**TASKS**
1 - Decide whether each statement below agrees with the email thread. Answer yes or no for each, and quote the words from the thread that decide it.
(a) The writer of the opening message was taught about numerical accuracy in linear algebra.
(b) The writer of the opening message would restrict a Matrix to two dimensions.
(c) PEP 450 proposes to provide linear regression.
2 - Transcribe everything in the email thread from "My own strawman" down to "non-square matrices).".

━━━ PASSAGE ━━━

That's food for thought. I have to admit that I have forgotten almost
everything about linear algebra that I was ever taught -- and I was never
taught numerical accuracy concerns in this context, since we were allowed
to use only pencil and paper (in high school as well as college), so the
problems were always constructed to ensure that correct answers contained
nothing more complicated than 0, 0.5, 1 or sqrt(2). At this point I have a
hard time reproducing multiplication for two 2x2 matrices (the only thing I
remember is that it was the first example of something where AxB != BxA).

What gives me hope though is that Steven has been thinking about this
somewhat seriously already, and given that he successfully chose what to
include or exclude for the statistics module, I trust him to know how much
to put into a Matrix class as well. Certainly I trust him to come up with a
reasonable strawman whose tires we can all kick.

My own strawman would be to limit a Matrix to 2-dimensionality -- I believe
that even my college linear algebra introduction (for math majors!) didn't
touch upon higher dimensionality, and I doubt that what I learned in high
school about the topic went beyond 3x3 (it might not even have treated
non-square matrices).

In terms of numerical care (that topic to which I never warmed up), which
operations from the OP's list need more than statistics._sum() when limited
to NxM matrices for single-digit N and M? (He named "matrix multiplication,
transposition, addition, linear problem solving, determinant.")

On Thu, Aug 13, 2020 at 9:04 PM Stephen J. Turnbull <
turnbull.stephen...@u.tsukuba.ac.jp> wrote:

> Guido van Rossum writes:
>
>  > I was going to say that such a matrix module would be better of in
>  > PyPI, but then I recalled how the statistics module got created,
>  > and I think that the same reasoning from PEP 450 applies here too
>  > (https://www.python.org/dev/peps/pep-0450/#rationale).
>  >
>  > So I'd say go for it!
>
> I disagree that that rationale applies.  Let's consider where the
> statistics module stopped, and why I think that's the right place to
> stop.  Simple statistics on *single* variables, as proposed by PEP
> 450, are useful in many contexts to summarize data sets.  You see them
> frequently in newpaper and Wikipedia articles, serious blog posts, and
> even on Twitter.
>
> PEP 450 mentions, but does not propose to provide, linear regression
> (presumably ordinary least squares -- as with median and mode, there
> are many ways to compute a regression line).  The PEP mentions
> covariance and correlation coefficients once each, and remarks that
> the API design is unclear.  I think that omission was the better part
> of valor.  Even on Twitter, it's hard to abuse the combination of mean
> and standard deviation (without outright lies about the values, of
> course).  But most uses of correlation and regression are more or less
> abusive.  That's true even in more serious venues (Murray &
> Herrnstein's "The Bell Curve" comes immediately to mind).  Almost all
> uses of multiple regression outside of highly technical academic
> publications are abusive.

━━━ GIVEN ENTRIES ━━━

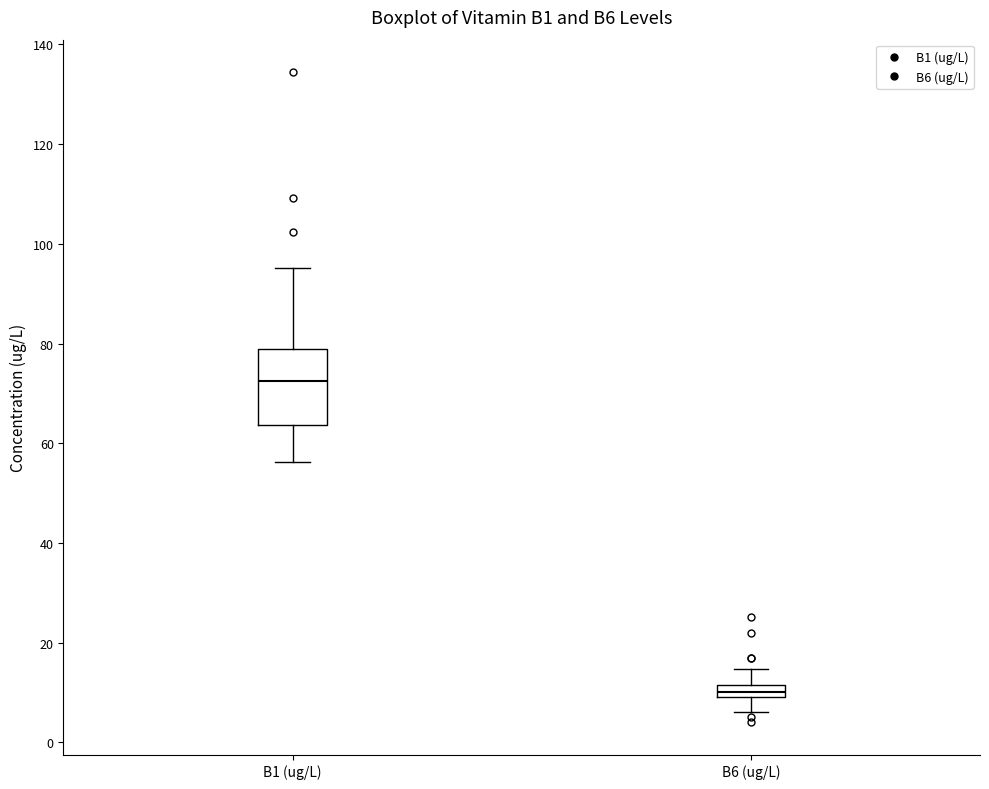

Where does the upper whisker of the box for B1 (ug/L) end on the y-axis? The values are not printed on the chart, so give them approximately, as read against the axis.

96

━━━
━━━ GIVEN ENTRIES ━━━

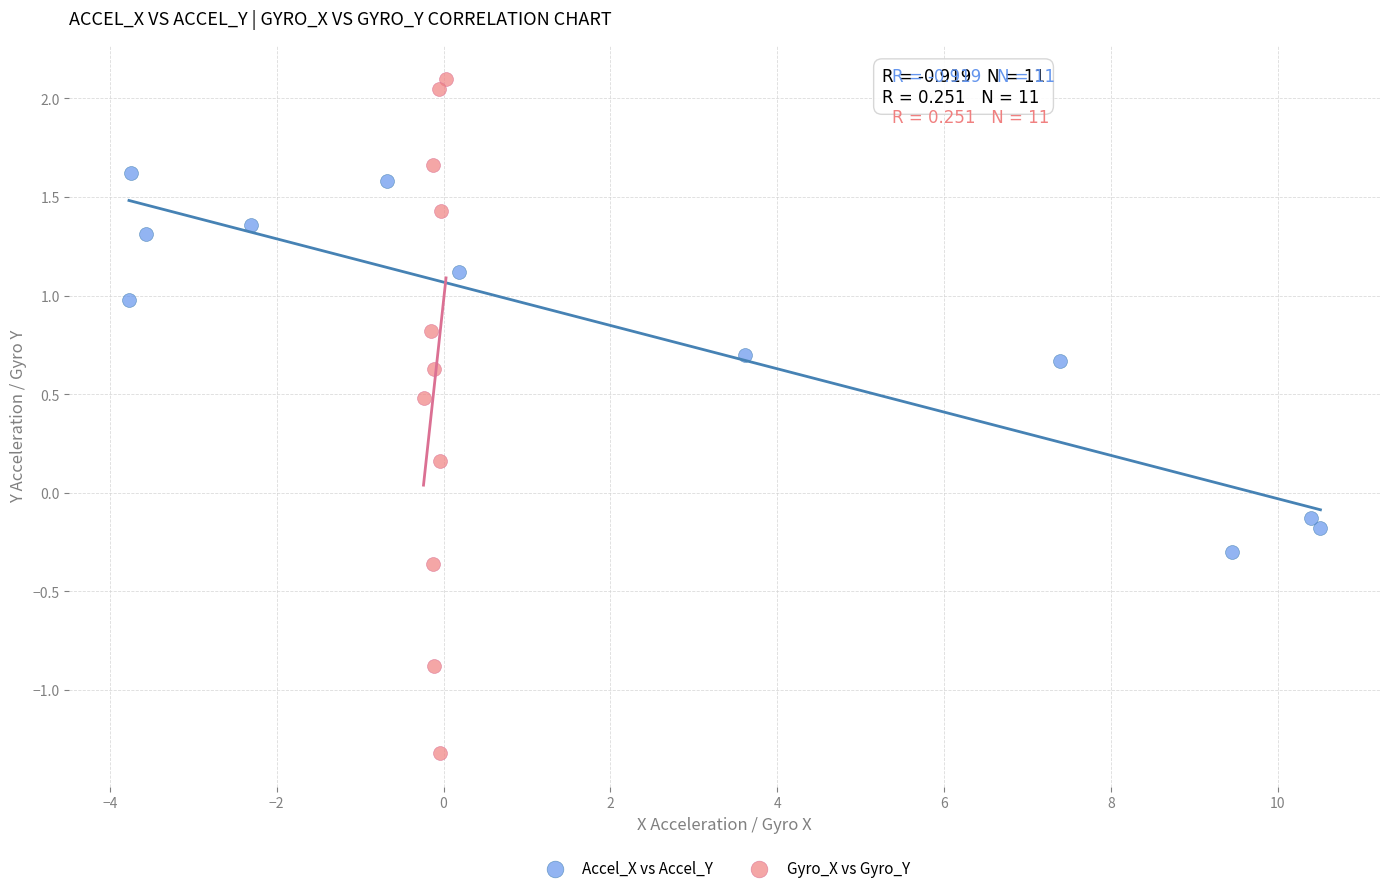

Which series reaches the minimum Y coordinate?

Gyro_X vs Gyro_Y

━━━

**EXERCISE SOLUTIONS**
1 -
(a) No: "I was never taught numerical accuracy concerns in this context"
(b) Yes: "My own strawman would be to limit a Matrix to 2-dimensionality"
(c) No: "PEP 450 mentions, but does not propose to provide, linear regression"

2 -
My own strawman would be to limit a Matrix to 2-dimensionality -- I believe
that even my college linear algebra introduction (for math majors!) didn't
touch upon higher dimensionality, and I doubt that what I learned in high
school about the topic went beyond 3x3 (it might not even have treated
non-square matrices).